TASK :: Repeat the records exactly. Every line must match.

Collected data:

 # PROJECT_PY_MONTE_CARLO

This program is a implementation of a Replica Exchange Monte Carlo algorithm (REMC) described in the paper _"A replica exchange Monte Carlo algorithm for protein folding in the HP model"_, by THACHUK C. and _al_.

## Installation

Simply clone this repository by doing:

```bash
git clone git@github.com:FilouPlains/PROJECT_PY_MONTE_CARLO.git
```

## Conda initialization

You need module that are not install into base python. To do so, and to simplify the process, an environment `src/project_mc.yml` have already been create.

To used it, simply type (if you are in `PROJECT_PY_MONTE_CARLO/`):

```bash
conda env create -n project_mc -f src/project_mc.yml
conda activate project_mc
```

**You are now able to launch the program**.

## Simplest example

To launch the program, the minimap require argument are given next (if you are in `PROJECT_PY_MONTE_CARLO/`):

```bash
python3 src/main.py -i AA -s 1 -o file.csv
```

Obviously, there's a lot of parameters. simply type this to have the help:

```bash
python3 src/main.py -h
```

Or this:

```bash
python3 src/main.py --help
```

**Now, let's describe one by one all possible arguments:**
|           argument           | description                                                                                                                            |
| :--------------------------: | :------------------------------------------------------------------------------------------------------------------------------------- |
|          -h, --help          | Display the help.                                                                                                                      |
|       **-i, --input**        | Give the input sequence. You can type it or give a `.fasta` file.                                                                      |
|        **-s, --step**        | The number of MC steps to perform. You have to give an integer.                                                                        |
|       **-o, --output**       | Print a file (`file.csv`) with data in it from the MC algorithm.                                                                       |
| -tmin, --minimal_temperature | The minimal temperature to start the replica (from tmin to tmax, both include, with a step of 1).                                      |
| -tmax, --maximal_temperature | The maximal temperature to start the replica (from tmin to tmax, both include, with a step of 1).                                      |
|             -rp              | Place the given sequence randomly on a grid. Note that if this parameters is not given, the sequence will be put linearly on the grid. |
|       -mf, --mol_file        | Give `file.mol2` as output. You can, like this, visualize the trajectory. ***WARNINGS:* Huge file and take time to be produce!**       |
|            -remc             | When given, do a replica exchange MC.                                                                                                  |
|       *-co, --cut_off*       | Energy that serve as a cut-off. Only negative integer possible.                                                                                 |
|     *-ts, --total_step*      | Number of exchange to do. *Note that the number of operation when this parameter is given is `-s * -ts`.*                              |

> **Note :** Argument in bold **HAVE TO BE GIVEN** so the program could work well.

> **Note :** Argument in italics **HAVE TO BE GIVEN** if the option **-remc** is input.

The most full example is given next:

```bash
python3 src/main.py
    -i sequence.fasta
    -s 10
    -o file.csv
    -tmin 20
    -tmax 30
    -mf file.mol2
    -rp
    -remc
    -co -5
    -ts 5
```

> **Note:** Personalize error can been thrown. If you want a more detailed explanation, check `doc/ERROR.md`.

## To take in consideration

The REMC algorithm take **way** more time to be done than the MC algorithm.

SOLUTION FOR THIS PROBLEM ::
 # PROJECT_PY_MONTE_CARLO

This program is a implementation of a Replica Exchange Monte Carlo algorithm (REMC) described in the paper _"A replica exchange Monte Carlo algorithm for protein folding in the HP model"_, by THACHUK C. and _al_.

## Installation

Simply clone this repository by doing:

```bash
git clone git@github.com:FilouPlains/PROJECT_PY_MONTE_CARLO.git
```

## Conda initialization

You need module that are not install into base python. To do so, and to simplify the process, an environment `src/project_mc.yml` have already been create.

To used it, simply type (if you are in `PROJECT_PY_MONTE_CARLO/`):

```bash
conda env create -n project_mc -f src/project_mc.yml
conda activate project_mc
```

**You are now able to launch the program**.

## Simplest example

To launch the program, the minimap require argument are given next (if you are in `PROJECT_PY_MONTE_CARLO/`):

```bash
python3 src/main.py -i AA -s 1 -o file.csv
```

Obviously, there's a lot of parameters. simply type this to have the help:

```bash
python3 src/main.py -h
```

Or this:

```bash
python3 src/main.py --help
```

**Now, let's describe one by one all possible arguments:**
|           argument           | description                                                                                                                            |
| :--------------------------: | :------------------------------------------------------------------------------------------------------------------------------------- |
|          -h, --help          | Display the help.                                                                                                                      |
|       **-i, --input**        | Give the input sequence. You can type it or give a `.fasta` file.                                                                      |
|        **-s, --step**        | The number of MC steps to perform. You have to give an integer.                                                                        |
|       **-o, --output**       | Print a file (`file.csv`) with data in it from the MC algorithm.                                                                       |
| -tmin, --minimal_temperature | The minimal temperature to start the replica (from tmin to tmax, both include, with a step of 1).                                      |
| -tmax, --maximal_temperature | The maximal temperature to start the replica (from tmin to tmax, both include, with a step of 1).                                      |
|             -rp              | Place the given sequence randomly on a grid. Note that if this parameters is not given, the sequence will be put linearly on the grid. |
|       -mf, --mol_file        | Give `file.mol2` as output. You can, like this, visualize the trajectory. ***WARNINGS:* Huge file and take time to be produce!**       |
|            -remc             | When given, do a replica exchange MC.                                                                                                  |
|       *-co, --cut_off*       | Energy that serve as a cut-off. Only negative integer possible.                                                                                 |
|     *-ts, --total_step*      | Number of exchange to do. *Note that the number of operation when this parameter is given is `-s * -ts`.*                              |

> **Note :** Argument in bold **HAVE TO BE GIVEN** so the program could work well.

> **Note :** Argument in italics **HAVE TO BE GIVEN** if the option **-remc** is input.

The most full example is given next:

```bash
python3 src/main.py
    -i sequence.fasta
    -s 10
    -o file.csv
    -tmin 20
    -tmax 30
    -mf file.mol2
    -rp
    -remc
    -co -5
    -ts 5
```

> **Note:** Personalize error can been thrown. If you want a more detailed explanation, check `doc/ERROR.md`.

## To take in consideration

The REMC algorithm take **way** more time to be done than the MC algorithm.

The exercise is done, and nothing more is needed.